### Work request:
Count the lines in the listing below that contain the string "True". Give only the number.

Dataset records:
▬▬▬

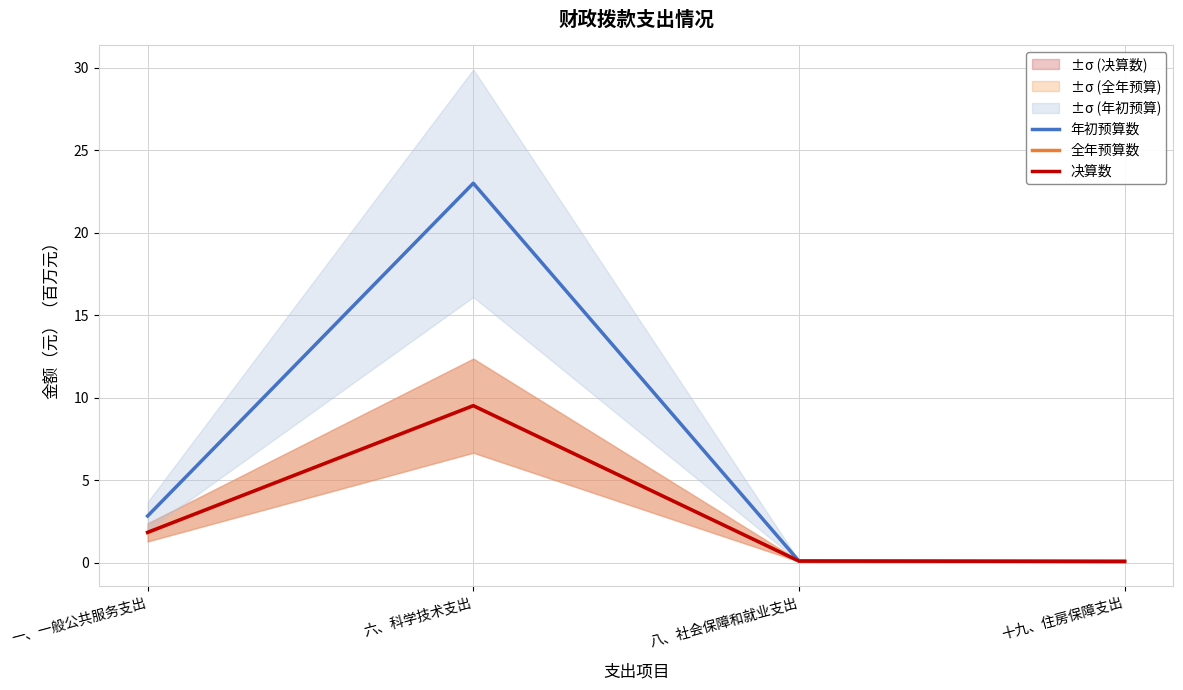

True or false: 全年预算数 has a value of 0.1 at 八、社会保障和就业支出.

True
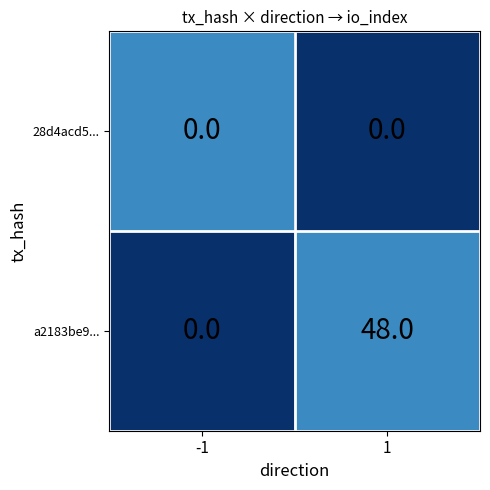

Which series has the largest total across all categories?

a2183be9...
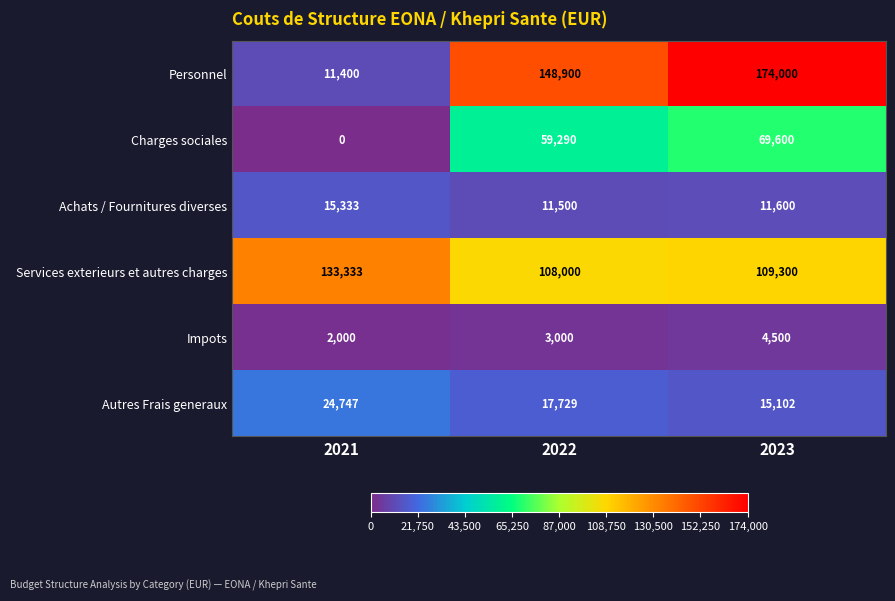

What is the sum of the Impots values at 2021 and 2023?

6500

▬▬▬

### Completed task:
2